From: Manish Honap <mhonap@nvidia.com>
CXL Type-2 accelerators (e.g. CXL.mem-capable GPUs) cannot be passed
through to virtual machines with stock vfio-pci because the driver has
no concept of HDM decoder management, DPA region exposure, or component
register emulation. This series wires all of that into vfio-pci-core
behind a new CONFIG_VFIO_CXL_CORE optional module, without requiring a
variant driver.
When a CXL Device DVSEC (Vendor ID 0x1E98, ID 0x0000) is detected at
device open time, the driver:
- Probes the HDM Decoder Capability block in the component registers
and allocates a DPA region through the CXL subsystem. On devices
where firmware has already committed a decoder, the kernel skips
allocation and re-uses the committed range.
- Builds a kernel-owned shadow of the HDM register block. The VMM
reads and writes this shadow through a dedicated COMP_REGS VFIO
region rather than touching the hardware directly. The kernel
enforces CXL 3.1 bit-field rules: reserved bits, read-only bits,
the COMMIT/COMMITTED latch, and the LOCK→0 reprogram path for
firmware-committed decoders.
- Exposes the DPA range as a second VFIO region (VFIO_REGION_SUBTYPE_CXL)
backed by the kernel-assigned HPA. PTEs are inserted lazily on first
page fault and torn down atomically under memory_lock during FLR.
- Intercepts writes to the CXL DVSEC configuration-space registers
(Control, Status, Control2, Status2, Lock, Range Base) and replays
them through a per-device vconfig shadow, enforcing RWL/RW1CS/RWO
access semantics and the CONFIG_LOCK one-shot latch.
- Returns a VFIO_DEVICE_INFO_CAP_CXL capability (id=6) carrying the
HDM register BAR index and offset, commit flags, and the indices of
the DPA and COMP_REGS regions.
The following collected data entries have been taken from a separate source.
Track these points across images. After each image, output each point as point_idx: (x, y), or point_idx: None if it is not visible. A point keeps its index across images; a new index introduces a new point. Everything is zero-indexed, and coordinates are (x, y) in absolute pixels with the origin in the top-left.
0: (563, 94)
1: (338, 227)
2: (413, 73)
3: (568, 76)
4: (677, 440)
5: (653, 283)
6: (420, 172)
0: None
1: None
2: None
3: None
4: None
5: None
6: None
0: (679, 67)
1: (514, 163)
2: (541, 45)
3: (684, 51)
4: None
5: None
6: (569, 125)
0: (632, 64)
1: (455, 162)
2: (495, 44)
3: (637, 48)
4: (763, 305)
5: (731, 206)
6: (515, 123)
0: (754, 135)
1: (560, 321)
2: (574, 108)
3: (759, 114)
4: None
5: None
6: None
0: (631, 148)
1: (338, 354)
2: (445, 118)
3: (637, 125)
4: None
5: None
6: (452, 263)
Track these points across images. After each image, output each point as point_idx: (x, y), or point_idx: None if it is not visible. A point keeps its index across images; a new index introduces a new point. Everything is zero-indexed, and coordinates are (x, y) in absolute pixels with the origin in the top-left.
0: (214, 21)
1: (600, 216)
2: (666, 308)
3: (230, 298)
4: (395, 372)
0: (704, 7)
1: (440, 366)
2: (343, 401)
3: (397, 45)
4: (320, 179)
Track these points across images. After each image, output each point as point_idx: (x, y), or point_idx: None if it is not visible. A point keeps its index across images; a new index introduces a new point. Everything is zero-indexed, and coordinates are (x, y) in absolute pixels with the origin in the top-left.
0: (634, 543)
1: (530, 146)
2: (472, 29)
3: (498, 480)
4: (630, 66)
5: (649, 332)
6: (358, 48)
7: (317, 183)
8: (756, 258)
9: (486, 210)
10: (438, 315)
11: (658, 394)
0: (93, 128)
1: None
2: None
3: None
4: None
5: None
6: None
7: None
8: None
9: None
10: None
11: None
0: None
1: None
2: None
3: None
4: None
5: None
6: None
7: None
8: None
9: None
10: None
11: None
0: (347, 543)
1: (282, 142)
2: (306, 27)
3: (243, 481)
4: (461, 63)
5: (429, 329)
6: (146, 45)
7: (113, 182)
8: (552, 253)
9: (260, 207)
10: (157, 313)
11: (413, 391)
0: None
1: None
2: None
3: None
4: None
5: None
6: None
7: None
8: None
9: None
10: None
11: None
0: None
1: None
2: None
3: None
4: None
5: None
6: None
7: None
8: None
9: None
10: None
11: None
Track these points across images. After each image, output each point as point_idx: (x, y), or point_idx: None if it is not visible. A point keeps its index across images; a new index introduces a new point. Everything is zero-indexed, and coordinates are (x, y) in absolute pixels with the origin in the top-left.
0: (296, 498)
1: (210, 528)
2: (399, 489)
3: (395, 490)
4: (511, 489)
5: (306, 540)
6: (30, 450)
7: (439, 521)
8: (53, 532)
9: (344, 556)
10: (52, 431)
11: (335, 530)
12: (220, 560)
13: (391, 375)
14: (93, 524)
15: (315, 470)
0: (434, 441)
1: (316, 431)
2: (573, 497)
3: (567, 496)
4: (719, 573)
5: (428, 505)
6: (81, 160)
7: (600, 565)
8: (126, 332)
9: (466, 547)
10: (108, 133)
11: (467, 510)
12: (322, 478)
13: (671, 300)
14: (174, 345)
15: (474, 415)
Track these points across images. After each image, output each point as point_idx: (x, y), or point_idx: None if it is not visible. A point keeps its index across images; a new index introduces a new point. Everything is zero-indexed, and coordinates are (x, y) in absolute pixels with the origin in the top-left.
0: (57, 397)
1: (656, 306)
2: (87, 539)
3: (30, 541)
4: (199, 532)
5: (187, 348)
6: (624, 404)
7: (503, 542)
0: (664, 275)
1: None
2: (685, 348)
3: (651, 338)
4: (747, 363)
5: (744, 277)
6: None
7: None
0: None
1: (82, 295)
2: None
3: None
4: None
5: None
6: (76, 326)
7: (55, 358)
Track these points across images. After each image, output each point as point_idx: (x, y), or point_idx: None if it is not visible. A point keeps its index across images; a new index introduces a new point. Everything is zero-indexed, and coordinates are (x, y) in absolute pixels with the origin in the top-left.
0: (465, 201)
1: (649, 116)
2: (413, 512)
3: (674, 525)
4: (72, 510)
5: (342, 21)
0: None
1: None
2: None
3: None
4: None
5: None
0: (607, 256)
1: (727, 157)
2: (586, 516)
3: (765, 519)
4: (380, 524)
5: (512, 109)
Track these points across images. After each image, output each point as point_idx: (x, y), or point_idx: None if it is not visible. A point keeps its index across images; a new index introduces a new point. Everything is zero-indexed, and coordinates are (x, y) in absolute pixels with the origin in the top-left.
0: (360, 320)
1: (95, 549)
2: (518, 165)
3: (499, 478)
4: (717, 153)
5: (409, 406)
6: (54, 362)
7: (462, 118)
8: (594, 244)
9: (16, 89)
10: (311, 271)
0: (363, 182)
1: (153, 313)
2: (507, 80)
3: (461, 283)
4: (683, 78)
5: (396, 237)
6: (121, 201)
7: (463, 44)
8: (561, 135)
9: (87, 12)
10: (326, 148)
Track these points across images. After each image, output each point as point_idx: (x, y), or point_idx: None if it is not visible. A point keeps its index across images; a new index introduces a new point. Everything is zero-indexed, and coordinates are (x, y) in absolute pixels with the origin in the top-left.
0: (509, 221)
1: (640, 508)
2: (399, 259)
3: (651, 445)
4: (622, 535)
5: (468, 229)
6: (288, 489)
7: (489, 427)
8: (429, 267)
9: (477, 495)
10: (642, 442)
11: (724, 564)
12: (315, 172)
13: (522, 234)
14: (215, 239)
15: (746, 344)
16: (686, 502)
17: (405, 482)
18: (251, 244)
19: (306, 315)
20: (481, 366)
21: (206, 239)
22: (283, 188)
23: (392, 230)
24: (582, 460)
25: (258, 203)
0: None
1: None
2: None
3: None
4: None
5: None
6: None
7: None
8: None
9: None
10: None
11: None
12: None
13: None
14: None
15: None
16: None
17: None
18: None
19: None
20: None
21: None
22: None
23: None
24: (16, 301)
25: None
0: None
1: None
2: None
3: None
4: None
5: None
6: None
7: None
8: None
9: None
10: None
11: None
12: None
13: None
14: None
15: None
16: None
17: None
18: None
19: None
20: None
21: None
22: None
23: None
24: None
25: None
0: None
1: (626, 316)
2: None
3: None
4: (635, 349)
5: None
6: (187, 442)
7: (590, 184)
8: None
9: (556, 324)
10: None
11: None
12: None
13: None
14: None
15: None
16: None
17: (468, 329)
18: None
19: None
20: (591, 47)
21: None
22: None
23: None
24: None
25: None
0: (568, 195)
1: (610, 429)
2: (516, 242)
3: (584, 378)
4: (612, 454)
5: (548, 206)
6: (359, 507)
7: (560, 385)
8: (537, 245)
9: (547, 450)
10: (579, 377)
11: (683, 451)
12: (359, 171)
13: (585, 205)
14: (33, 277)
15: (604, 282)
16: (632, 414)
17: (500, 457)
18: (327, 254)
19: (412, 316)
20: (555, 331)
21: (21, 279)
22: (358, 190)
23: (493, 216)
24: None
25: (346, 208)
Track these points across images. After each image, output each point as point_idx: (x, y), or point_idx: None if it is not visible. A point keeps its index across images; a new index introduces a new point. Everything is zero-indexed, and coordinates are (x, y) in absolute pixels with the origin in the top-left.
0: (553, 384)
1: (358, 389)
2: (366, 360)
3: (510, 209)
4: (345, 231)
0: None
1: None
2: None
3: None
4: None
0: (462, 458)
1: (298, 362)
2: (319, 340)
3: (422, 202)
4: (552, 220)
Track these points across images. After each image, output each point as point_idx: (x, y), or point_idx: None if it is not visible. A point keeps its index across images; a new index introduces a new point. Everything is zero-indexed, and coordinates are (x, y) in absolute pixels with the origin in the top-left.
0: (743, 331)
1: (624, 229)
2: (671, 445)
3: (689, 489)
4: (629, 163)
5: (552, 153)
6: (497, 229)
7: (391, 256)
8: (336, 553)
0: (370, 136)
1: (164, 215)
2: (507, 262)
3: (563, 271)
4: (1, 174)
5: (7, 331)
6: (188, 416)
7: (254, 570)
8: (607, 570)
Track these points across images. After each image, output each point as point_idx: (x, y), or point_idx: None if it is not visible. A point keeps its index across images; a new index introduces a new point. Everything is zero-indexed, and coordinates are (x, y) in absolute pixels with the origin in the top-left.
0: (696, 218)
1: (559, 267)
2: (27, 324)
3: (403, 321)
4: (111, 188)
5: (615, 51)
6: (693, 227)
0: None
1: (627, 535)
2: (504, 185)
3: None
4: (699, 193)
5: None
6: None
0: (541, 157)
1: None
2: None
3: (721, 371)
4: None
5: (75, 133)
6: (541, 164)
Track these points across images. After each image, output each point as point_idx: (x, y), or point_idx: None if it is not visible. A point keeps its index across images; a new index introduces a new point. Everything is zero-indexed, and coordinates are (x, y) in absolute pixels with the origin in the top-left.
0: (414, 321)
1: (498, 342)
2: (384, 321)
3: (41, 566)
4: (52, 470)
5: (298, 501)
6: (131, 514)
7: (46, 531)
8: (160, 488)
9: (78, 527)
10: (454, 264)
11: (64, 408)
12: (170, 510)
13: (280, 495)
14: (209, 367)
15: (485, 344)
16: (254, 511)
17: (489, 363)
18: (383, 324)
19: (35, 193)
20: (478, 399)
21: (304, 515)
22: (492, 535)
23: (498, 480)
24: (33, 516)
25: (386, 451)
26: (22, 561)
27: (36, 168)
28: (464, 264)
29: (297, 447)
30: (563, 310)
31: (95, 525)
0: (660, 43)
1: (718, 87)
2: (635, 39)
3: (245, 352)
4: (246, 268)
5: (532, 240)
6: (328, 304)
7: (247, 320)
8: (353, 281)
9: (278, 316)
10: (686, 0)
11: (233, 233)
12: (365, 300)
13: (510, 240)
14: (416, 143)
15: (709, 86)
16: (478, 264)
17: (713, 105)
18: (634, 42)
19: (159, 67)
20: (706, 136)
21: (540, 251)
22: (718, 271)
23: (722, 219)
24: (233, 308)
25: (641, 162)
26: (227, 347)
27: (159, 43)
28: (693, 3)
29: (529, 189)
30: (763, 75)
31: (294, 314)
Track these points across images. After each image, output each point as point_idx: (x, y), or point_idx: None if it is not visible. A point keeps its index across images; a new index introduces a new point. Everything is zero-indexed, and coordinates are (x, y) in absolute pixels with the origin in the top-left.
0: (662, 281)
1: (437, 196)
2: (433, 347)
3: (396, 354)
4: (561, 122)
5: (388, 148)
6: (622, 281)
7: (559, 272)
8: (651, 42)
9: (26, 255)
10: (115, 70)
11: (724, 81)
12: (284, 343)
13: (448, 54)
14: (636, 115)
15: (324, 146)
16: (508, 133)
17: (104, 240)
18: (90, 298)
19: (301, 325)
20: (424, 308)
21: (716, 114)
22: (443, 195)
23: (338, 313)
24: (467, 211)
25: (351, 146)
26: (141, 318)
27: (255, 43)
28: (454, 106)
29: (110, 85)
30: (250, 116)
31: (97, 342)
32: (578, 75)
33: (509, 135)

HDM decoder count and the HDM block
offset within COMP_REGS are derivable by the VMM from the CXL
Capability Array in the COMP_REGS region itself, so they are not
duplicated in the capability struct.
- Builds a sparse-mmap capability for the component register BAR so
VMMs can map GPU/accelerator register windows while the kernel
protects the CXL component register block. Three physical layouts
are handled: component block at the BAR end, at the start, and in
the middle.
- Provides a module parameter (disable_cxl=1) and a per-device flag
(vdev->disable_cxl) for suppressing the feature without recompiling.
- Includes selftests covering device detection, capability parsing,
region enumeration, HDM register emulation, DPA mmap with page-fault
insertion, FLR invalidation, and DVSEC register emulation.
The series is applied on top of the cxl/next branch using the base
specified at the end of this cover letter plus Alejandro's v23 Type-2
device support patches [1].
Series structure
================
Patches 1-5 extend the CXL subsystem with the APIs vfio-pci needs.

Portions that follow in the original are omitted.